Come un fiume carsico, sordo e inesorabile, scorre tra subconscio e inconscio anche dell’homo tecnologicus un timore che lima la certezza arrogante del futuro. E non è solo colpa, questa volta, del Coronavirus; è un qualcosa che l’umanità ha covato da tempo immemorabile: la paura della fine del mondo.
Questo timore non è solo legato alla letteratura apocalittica cristiana, che ha come testo fondamentale l’Apocalisse di Giovanni, ma è proprio anche di altre culture antiche e moderne.
Ogni secolo e ogni latitudine hanno conosciuto molti profeti, maghi, scienziati e religiosi che hanno previsto la fine del mondo in date che mai si sono rivelate fededegne: tra gli esempi più noti si possono ricordare, tra l’altro, Gioacchino da Fiore (X secolo), Nostradamus (XV secolo) e i Maya, per i quali un evento distruttivo a livello planetario avrebbe dovuto verificarsi nel Dicembre del 2012.
Previsioni catastrofiche anche nel XX secolo
Nemmeno il razionalissimo XX secolo è stato estraneo a previsioni catastrofiche da parte di appartenenti a fondamentalismi religiosi, specialmente negli Stati Uniti d’America; e che questo timore profondissimo serpeggi anche oggi lo testimoniano la letteratura e la Cinematografia internazionale che sfornano romanzi, saggi e film a sfondo escatologico nei quali c’è solo l’imbarazzo della scelta sulle cause che possano produrre una distruzione di massa, che di volta in volta sono ascritte ad eventi astrofisici, a guerre distruttive, ad alluvioni planetarie, a terremoti ecc.
La voce di un’altra “religione”
Com’è noto il Mille fu tragicamente avvertito dalla gente del tempo come l’anno della fine del mondo e in quell’anno il panico si diffuse ovunque nella cristianità occidentale.
Si può pensare, come sostiene una certa storiografia, che ciò sia stato il prodotto dell’oscurantismo clericale medievale, di un’età di maghi, di streghe e di falsi profeti e che l’idea della fine del mondo sia stata divulgata allora solo da alcune fonti religiose.

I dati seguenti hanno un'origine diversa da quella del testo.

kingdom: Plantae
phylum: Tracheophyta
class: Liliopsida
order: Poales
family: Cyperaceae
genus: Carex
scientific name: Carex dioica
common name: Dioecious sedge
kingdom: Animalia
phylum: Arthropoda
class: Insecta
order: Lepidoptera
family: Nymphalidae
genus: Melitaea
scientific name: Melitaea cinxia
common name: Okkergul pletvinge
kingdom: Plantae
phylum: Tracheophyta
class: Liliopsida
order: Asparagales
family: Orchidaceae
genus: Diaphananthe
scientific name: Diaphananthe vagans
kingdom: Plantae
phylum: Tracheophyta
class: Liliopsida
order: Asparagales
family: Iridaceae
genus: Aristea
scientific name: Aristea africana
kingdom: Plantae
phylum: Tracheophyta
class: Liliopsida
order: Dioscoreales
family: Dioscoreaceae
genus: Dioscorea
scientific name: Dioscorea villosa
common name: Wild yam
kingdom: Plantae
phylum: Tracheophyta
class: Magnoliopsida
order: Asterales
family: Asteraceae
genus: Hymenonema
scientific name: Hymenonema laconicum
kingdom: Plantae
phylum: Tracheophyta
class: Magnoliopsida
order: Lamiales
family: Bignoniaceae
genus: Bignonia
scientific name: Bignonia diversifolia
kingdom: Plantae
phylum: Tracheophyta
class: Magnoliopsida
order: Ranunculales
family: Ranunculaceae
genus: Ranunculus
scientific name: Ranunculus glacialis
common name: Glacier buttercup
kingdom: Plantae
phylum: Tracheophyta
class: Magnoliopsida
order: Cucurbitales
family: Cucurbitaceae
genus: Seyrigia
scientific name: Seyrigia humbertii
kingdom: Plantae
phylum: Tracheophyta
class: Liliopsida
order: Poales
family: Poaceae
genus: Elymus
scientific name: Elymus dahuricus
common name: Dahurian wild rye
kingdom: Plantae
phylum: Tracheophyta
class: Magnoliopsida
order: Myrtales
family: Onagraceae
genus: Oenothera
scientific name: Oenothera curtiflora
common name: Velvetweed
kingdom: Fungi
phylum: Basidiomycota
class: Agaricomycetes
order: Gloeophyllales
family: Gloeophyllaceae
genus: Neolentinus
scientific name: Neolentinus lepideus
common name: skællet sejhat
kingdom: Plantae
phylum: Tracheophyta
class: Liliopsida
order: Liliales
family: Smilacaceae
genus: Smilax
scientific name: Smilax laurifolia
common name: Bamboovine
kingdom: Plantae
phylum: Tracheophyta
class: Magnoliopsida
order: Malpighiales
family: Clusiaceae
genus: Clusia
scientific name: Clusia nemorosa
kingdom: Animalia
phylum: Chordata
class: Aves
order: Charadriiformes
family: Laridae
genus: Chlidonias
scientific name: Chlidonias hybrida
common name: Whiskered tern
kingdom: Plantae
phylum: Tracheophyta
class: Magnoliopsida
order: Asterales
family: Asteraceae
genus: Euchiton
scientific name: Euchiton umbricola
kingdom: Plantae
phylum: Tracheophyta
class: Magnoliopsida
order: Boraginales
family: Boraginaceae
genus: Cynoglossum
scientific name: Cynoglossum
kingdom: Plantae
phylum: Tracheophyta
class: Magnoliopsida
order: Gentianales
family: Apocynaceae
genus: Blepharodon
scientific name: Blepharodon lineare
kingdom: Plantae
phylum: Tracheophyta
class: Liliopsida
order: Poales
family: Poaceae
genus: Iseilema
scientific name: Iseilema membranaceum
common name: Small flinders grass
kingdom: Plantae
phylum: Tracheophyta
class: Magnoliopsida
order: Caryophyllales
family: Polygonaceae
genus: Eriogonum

Ma se tutto questo risponde al vero, se quella è stata una fase buia dell’Occidente, perché anche oggi, nell’età più laica della storia dell’umanità, serpeggia questo sentire angosciante, presago di esiti catastrofici? Appartiene al DNA del genere umano, quest’idea della inesorabile fine di tutto? Si tratta di una semplice riproposizione di paure ataviche o della fine di cicli culturali e civili? O che altro?
Se la scienza si fa religione
Fatto sta che i semi di questa sottilissima angoscia oggi vengono sparsi a piene mani da un altro Verbo, da un altro pulpito, da Sacerdoti di un’altra Religione, con liturgie e paramenti propri, da una nuova Chiesa: La Scienza.
Essa, nelle sue varie articolazioni, diffonde teorie, vere o presunte, sul collasso degli ecosistemi, sul tramonto della civiltà umana causato dalla ribellione della natura che non tollera più la presenza dell’uomo oppure su varianti astronomiche, politico-economiche, demografiche, epidemiologiche, vulcanologiche ecc. che darebbero i giorni contati alla vita sul nostro pianeta. Insomma, minacce ovunque e provenienti da ogni direzione.
In realtà c’è un’unica certezza
In questo clima catastrofistico in realtà c’è un’unica certezza : la fine del mondo è più comune e più prossima di quanto si creda, perché ogni individuo ed ogni generazione assiste alla fine del mondo, almeno del proprio mondo, e il tramonto di un’epoca avviene inesorabilmente, anche quando si rimuove l’idea della morte o ci si aggrappa, come si fa oggi, a falsi miti o a panacee scientifiche o tecnologiche che ci fanno credere di essere padroni indiscussi della vita e del Creato.
Non resta che ancorarci, noi che ci professiamo cristiani, alla verità evangelica, secondo cui nessuno sa quando sarà la fine di tutto, solo il Padre la potrà stabilire.